# Dataset entries:
#####

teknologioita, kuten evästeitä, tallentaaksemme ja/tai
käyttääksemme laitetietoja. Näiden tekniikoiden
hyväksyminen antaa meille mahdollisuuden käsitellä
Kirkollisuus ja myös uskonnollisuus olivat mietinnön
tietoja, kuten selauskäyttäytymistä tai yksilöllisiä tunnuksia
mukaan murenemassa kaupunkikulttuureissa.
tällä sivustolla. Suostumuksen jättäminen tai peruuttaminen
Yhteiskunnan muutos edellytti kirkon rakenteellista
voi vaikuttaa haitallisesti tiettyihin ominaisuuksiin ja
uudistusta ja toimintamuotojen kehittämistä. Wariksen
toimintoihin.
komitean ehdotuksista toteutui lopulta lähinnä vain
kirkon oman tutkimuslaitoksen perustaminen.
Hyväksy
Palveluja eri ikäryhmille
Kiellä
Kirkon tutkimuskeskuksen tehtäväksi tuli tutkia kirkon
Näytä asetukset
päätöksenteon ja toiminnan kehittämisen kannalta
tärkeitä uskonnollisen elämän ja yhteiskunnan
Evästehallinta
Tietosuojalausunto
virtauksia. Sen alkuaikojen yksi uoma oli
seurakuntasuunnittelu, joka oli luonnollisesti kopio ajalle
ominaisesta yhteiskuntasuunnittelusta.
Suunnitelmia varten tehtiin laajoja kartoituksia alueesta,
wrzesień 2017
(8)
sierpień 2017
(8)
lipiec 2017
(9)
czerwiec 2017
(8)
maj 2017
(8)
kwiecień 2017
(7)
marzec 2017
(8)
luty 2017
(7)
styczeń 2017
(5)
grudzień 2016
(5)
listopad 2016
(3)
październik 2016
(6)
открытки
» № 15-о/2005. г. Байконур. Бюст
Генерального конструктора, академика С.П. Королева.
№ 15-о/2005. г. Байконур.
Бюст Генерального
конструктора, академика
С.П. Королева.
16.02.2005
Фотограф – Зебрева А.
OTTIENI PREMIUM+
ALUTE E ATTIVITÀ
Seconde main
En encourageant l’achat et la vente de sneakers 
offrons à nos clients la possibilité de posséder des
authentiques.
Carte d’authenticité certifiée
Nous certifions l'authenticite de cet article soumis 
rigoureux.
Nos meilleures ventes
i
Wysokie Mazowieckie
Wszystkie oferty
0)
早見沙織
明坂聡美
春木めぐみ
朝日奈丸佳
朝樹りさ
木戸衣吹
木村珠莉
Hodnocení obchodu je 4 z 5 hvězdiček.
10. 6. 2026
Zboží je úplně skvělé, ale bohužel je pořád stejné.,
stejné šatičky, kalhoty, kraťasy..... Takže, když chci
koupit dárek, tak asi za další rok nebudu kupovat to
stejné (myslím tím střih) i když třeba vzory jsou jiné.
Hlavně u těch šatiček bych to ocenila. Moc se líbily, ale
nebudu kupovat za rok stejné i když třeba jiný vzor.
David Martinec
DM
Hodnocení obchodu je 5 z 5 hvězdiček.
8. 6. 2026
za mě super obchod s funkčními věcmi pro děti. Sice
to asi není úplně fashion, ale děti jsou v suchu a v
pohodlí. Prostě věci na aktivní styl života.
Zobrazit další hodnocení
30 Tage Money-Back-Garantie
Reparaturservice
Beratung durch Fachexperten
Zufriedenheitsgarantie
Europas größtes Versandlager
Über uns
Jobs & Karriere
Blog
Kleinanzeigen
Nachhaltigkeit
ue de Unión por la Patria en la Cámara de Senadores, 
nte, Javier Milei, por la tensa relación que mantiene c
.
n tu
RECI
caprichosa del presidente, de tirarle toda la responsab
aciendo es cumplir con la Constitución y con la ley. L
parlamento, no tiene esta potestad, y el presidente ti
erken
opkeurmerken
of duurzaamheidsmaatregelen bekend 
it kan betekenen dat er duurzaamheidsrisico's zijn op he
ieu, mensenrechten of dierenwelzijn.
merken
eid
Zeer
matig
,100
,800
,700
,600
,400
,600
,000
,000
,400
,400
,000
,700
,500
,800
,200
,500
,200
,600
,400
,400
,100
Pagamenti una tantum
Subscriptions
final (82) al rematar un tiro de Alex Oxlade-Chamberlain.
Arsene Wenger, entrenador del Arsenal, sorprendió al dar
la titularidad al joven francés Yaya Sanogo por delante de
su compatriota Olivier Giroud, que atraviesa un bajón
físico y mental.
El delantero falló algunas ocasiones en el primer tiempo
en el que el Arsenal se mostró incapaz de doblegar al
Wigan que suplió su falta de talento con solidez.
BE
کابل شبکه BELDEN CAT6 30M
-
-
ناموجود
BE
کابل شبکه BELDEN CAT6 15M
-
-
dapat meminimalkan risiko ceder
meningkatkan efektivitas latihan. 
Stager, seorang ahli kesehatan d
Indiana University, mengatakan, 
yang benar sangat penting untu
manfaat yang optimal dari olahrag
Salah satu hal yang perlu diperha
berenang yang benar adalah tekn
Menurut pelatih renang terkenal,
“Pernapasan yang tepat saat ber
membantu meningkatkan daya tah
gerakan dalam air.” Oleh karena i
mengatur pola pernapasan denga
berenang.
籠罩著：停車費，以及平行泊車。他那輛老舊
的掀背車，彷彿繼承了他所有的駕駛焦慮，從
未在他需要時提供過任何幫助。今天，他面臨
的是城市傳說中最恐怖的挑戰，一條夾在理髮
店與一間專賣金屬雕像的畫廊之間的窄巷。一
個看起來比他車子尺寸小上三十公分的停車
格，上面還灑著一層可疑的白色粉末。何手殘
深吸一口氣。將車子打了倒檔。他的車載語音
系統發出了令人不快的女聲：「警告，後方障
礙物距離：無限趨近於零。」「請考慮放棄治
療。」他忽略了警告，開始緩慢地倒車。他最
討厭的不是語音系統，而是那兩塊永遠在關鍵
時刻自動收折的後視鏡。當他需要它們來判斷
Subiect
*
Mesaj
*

#####

# Work required:
Print every line of the records above verbatim, in the same order, with no changes.

# Answer box:
teknologioita, kuten evästeitä, tallentaaksemme ja/tai
käyttääksemme laitetietoja. Näiden tekniikoiden
hyväksyminen antaa meille mahdollisuuden käsitellä
Kirkollisuus ja myös uskonnollisuus olivat mietinnön
tietoja, kuten selauskäyttäytymistä tai yksilöllisiä tunnuksia
mukaan murenemassa kaupunkikulttuureissa.
tällä sivustolla. Suostumuksen jättäminen tai peruuttaminen
Yhteiskunnan muutos edellytti kirkon rakenteellista
voi vaikuttaa haitallisesti tiettyihin ominaisuuksiin ja
uudistusta ja toimintamuotojen kehittämistä. Wariksen
toimintoihin.
komitean ehdotuksista toteutui lopulta lähinnä vain
kirkon oman tutkimuslaitoksen perustaminen.
Hyväksy
Palveluja eri ikäryhmille
Kiellä
Kirkon tutkimuskeskuksen tehtäväksi tuli tutkia kirkon
Näytä asetukset
päätöksenteon ja toiminnan kehittämisen kannalta
tärkeitä uskonnollisen elämän ja yhteiskunnan
Evästehallinta
Tietosuojalausunto
virtauksia. Sen alkuaikojen yksi uoma oli
seurakuntasuunnittelu, joka oli luonnollisesti kopio ajalle
ominaisesta yhteiskuntasuunnittelusta.
Suunnitelmia varten tehtiin laajoja kartoituksia alueesta,
wrzesień 2017
(8)
sierpień 2017
(8)
lipiec 2017
(9)
czerwiec 2017
(8)
maj 2017
(8)
kwiecień 2017
(7)
marzec 2017
(8)
luty 2017
(7)
styczeń 2017
(5)
grudzień 2016
(5)
listopad 2016
(3)
październik 2016
(6)
открытки
» № 15-о/2005. г. Байконур. Бюст
Генерального конструктора, академика С.П. Королева.
№ 15-о/2005. г. Байконур.
Бюст Генерального
конструктора, академика
С.П. Королева.
16.02.2005
Фотограф – Зебрева А.
OTTIENI PREMIUM+
ALUTE E ATTIVITÀ
Seconde main
En encourageant l’achat et la vente de sneakers 
offrons à nos clients la possibilité de posséder des
authentiques.
Carte d’authenticité certifiée
Nous certifions l'authenticite de cet article soumis 
rigoureux.
Nos meilleures ventes
i
Wysokie Mazowieckie
Wszystkie oferty
0)
早見沙織
明坂聡美
春木めぐみ
朝日奈丸佳
朝樹りさ
木戸衣吹
木村珠莉
Hodnocení obchodu je 4 z 5 hvězdiček.
10. 6. 2026
Zboží je úplně skvělé, ale bohužel je pořád stejné.,
stejné šatičky, kalhoty, kraťasy..... Takže, když chci
koupit dárek, tak asi za další rok nebudu kupovat to
stejné (myslím tím střih) i když třeba vzory jsou jiné.
Hlavně u těch šatiček bych to ocenila. Moc se líbily, ale
nebudu kupovat za rok stejné i když třeba jiný vzor.
David Martinec
DM
Hodnocení obchodu je 5 z 5 hvězdiček.
8. 6. 2026
za mě super obchod s funkčními věcmi pro děti. Sice
to asi není úplně fashion, ale děti jsou v suchu a v
pohodlí. Prostě věci na aktivní styl života.
Zobrazit další hodnocení
30 Tage Money-Back-Garantie
Reparaturservice
Beratung durch Fachexperten
Zufriedenheitsgarantie
Europas größtes Versandlager
Über uns
Jobs & Karriere
Blog
Kleinanzeigen
Nachhaltigkeit
ue de Unión por la Patria en la Cámara de Senadores, 
nte, Javier Milei, por la tensa relación que mantiene c
.
n tu
RECI
caprichosa del presidente, de tirarle toda la responsab
aciendo es cumplir con la Constitución y con la ley. L
parlamento, no tiene esta potestad, y el presidente ti
erken
opkeurmerken
of duurzaamheidsmaatregelen bekend 
it kan betekenen dat er duurzaamheidsrisico's zijn op he
ieu, mensenrechten of dierenwelzijn.
merken
eid
Zeer
matig
,100
,800
,700
,600
,400
,600
,000
,000
,400
,400
,000
,700
,500
,800
,200
,500
,200
,600
,400
,400
,100
Pagamenti una tantum
Subscriptions
final (82) al rematar un tiro de Alex Oxlade-Chamberlain.
Arsene Wenger, entrenador del Arsenal, sorprendió al dar
la titularidad al joven francés Yaya Sanogo por delante de
su compatriota Olivier Giroud, que atraviesa un bajón
físico y mental.
El delantero falló algunas ocasiones en el primer tiempo
en el que el Arsenal se mostró incapaz de doblegar al
Wigan que suplió su falta de talento con solidez.
BE
کابل شبکه BELDEN CAT6 30M
-
-
ناموجود
BE
کابل شبکه BELDEN CAT6 15M
-
-
dapat meminimalkan risiko ceder
meningkatkan efektivitas latihan. 
Stager, seorang ahli kesehatan d
Indiana University, mengatakan, 
yang benar sangat penting untu
manfaat yang optimal dari olahrag
Salah satu hal yang perlu diperha
berenang yang benar adalah tekn
Menurut pelatih renang terkenal,
“Pernapasan yang tepat saat ber
membantu meningkatkan daya tah
gerakan dalam air.” Oleh karena i
mengatur pola pernapasan denga
berenang.
籠罩著：停車費，以及平行泊車。他那輛老舊
的掀背車，彷彿繼承了他所有的駕駛焦慮，從
未在他需要時提供過任何幫助。今天，他面臨
的是城市傳說中最恐怖的挑戰，一條夾在理髮
店與一間專賣金屬雕像的畫廊之間的窄巷。一
個看起來比他車子尺寸小上三十公分的停車
格，上面還灑著一層可疑的白色粉末。何手殘
深吸一口氣。將車子打了倒檔。他的車載語音
系統發出了令人不快的女聲：「警告，後方障
礙物距離：無限趨近於零。」「請考慮放棄治
療。」他忽略了警告，開始緩慢地倒車。他最
討厭的不是語音系統，而是那兩塊永遠在關鍵
時刻自動收折的後視鏡。當他需要它們來判斷
Subiect
*
Mesaj
*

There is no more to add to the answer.